En zayıf halka kışlık sebzeler

Balkaya, kışlık sebzeler içinse “Kışlık sebze türleri bizim en zayıf halkamız. Bu konuda özellikle özel sektör bu konuya yeni yeni girmeye başladı ama karnabaharda, brokolide, havuçta yerli hibrit çeşidimiz yok. Bunların sayılarının artması gerekiyor. Tamamen yabancı geliyor. Bunların çeşit sayımını artırarak bunlara yönelik olarak projeksiyonun artması gerekiyor” dedi.

“İsrail’e de diğer ülkelere de mahkum değiliz”

En önemli yanlışlardan bir tanesinin "İsrail’e mahkum muyuz?" gibi sorular olduğunu söyleyen Ahmet Balkaya, “Burada ülke ismi önemli değil. Son verilere baktım.
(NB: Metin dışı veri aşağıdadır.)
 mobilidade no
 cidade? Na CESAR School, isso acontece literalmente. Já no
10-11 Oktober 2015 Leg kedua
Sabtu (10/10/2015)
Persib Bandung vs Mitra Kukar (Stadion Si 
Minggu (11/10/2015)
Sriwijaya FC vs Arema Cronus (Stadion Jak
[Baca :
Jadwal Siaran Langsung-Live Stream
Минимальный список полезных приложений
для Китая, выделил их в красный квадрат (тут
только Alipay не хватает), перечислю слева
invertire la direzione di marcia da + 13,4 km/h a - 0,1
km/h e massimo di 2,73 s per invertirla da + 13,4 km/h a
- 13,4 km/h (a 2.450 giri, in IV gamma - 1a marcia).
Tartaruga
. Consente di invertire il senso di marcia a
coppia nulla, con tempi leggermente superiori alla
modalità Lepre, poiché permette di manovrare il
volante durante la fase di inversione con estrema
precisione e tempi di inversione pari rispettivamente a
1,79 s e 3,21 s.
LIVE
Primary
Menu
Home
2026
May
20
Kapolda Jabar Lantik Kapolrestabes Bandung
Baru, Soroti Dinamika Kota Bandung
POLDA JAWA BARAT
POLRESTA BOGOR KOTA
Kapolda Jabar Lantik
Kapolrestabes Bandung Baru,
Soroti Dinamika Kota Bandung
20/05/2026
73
Türkiye’de İsrail’in tohum ithalatındaki payı hiçbir zaman yüzde 10’u geçmemiş. En son 2020 verisine baktığımda yüzde 6,9’luk bir orana tekabül ediyor. Bu anlamda da baktığınızda İsrail’e de diğer ülkelere de mahkum değiliz” diye konuştu.
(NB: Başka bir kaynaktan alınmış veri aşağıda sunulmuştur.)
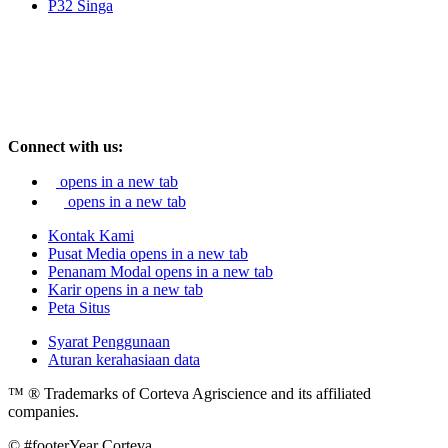
P32 Singa
Connect with us:
opens in a new tab
opens in a new tab
Kontak Kami
Pusat Media
opens in a new tab
Penanam Modal
opens in a new tab
Karir
opens in a new tab
Peta Situs
Syarat Penggunaan
Aturan kerahasiaan data
™ ® Trademarks of Corteva Agriscience and its affiliated
companies.
© #footerYear Corteva.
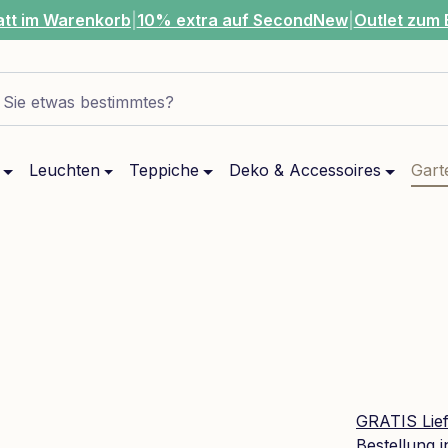
att im Warenkorb
|
10% extra auf SecondNew
|
Outlet zum 
Sie etwas bestimmtes?
Leuchten
Teppiche
Deko & Accessoires
Gart
GRATIS Lie
Bestellung 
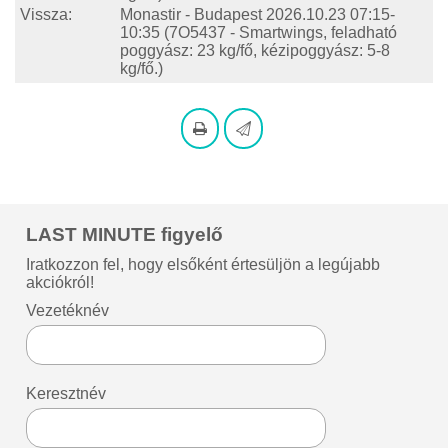
Vissza:
Monastir - Budapest
2026.10.23 07:15-
10:35
(7O5437 - Smartwings, feladható
poggyász: 23 kg/fő, kézipoggyász: 5-8
kg/fő.)
LAST MINUTE figyelő
Iratkozzon fel, hogy elsőként értesüljön a legújabb
akciókról!
Vezetéknév
Keresztnév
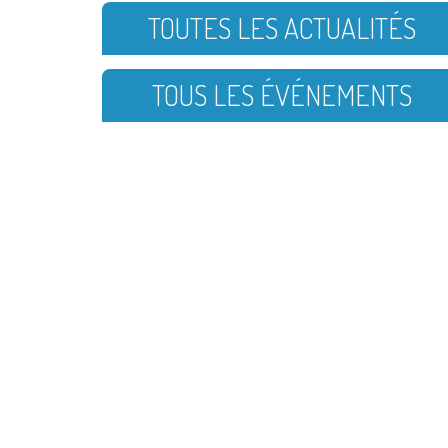
TOUTES LES ACTUALITÉS
TOUS LES ÉVÉNEMENTS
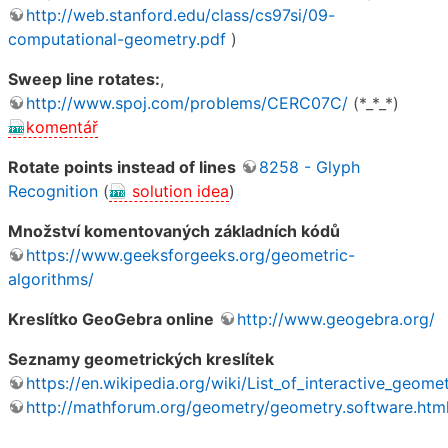
http://web.stanford.edu/class/cs97si/09-
computational-geometry.pdf
)
Sweep line rotates:
,
http://www.spoj.com/problems/CERC07C/
(*_*_*)
komentář
Rotate points instead of lines
8258 - Glyph
Recognition
(
solution idea
)
Množství komentovaných základních kódů
https://www.geeksforgeeks.org/geometric-
algorithms/
Kreslítko GeoGebra online
http://www.geogebra.org/
Seznamy geometrických kreslítek
https://en.wikipedia.org/wiki/List_of_interactive_geo
http://mathforum.org/geometry/geometry.software.htm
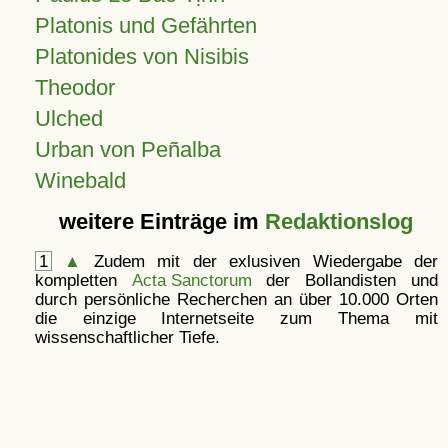
Platonis und Gefährten
Platonides von Nisibis
Theodor
Ulched
Urban von Peñalba
Winebald
weitere Einträge im
Redaktionslog
1
▲
Zudem mit der exlusiven Wiedergabe der
kompletten
Acta Sanctorum
der Bollandisten und
durch persönliche Recherchen an über 10.000 Orten
die einzige Internetseite zum Thema mit
wissenschaftlicher Tiefe.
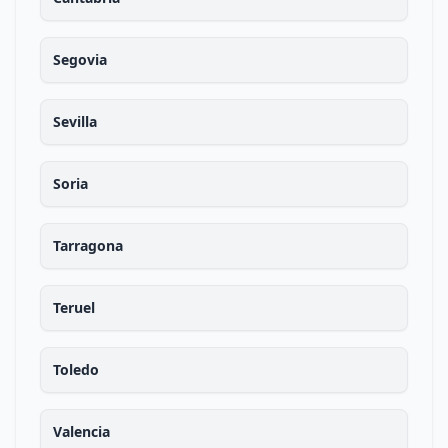
Segovia
Sevilla
Soria
Tarragona
Teruel
Toledo
Valencia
“Gen bankaları özel sektöre açılmalı”

Tohum firmalarımızın küçük ve orta ölçekli olduğunu ve rekabet edebilmesi için desteklenmesi gerektiğini söyleyen Balkaya, “Bizim gen bankalarımız var. Bunu özel sektöre açmamız lazım. Özel sektör bu gen bankasındaki materyallerimizi değerlendirerek ıslah programlarında kullanarak daha nitelikli çeşitler geliştirmek gerekiyor. Dünyada en önemli ülkelerden biriyiz genetik kaynaklar bakımından ama mesele sayı değildir. Bu materyalleri bitkisel özellikleri yönünde tanımlayıp, ıslah programlarında değerlendirip çeşit haline dönüştürebiliyorsak anlam ifade ediyor. Bakanlığın bu konuda yapması gereken (gen bankaları) bazı düzenlemelere ihtiyaç var. Bunun da önü açılırsa yerli firmalarımızın daha iyi koşullarda rekabet etme imkanı sağlanır. Devletimiz sektörün önemini biliyor, ekonomik anlamda destekler veriyor ama bunun daha da artırılması özellikle altyapıya yönelik olarak elektrik ücretleri veya diğer girdi maliyetleri çok yükseldi. Bunlara yönelik olarak verilebilecek destekler genç Türkiye Cumhuriyeti’nin genç firmaları için bu anlamda önünü açacak hamleler olacaktır. Türk ziraatçısının yapamayacağı hiçbir şey yok. Yeter ki fırsatlar verilsin” şeklinde konuştu.